Stored rows:
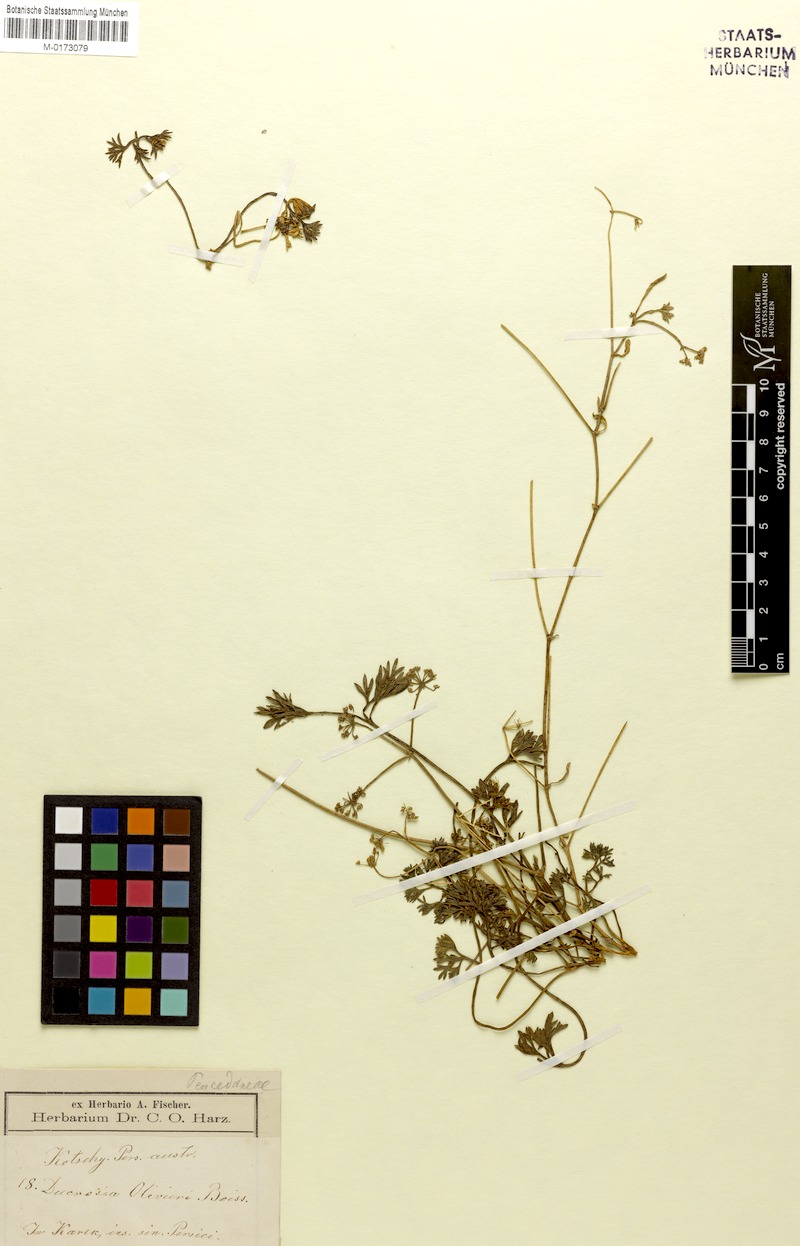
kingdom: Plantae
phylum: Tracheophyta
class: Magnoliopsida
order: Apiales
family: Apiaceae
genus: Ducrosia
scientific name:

Given problem:
Lay out the lines of the data above as a numbered list, skipping any blank lines. Leave the pictures out of your answer.

Expected output:
1. kingdom: Plantae
2. phylum: Tracheophyta
3. class: Magnoliopsida
4. order: Apiales
5. family: Apiaceae
6. genus: Ducrosia
7. scientific name:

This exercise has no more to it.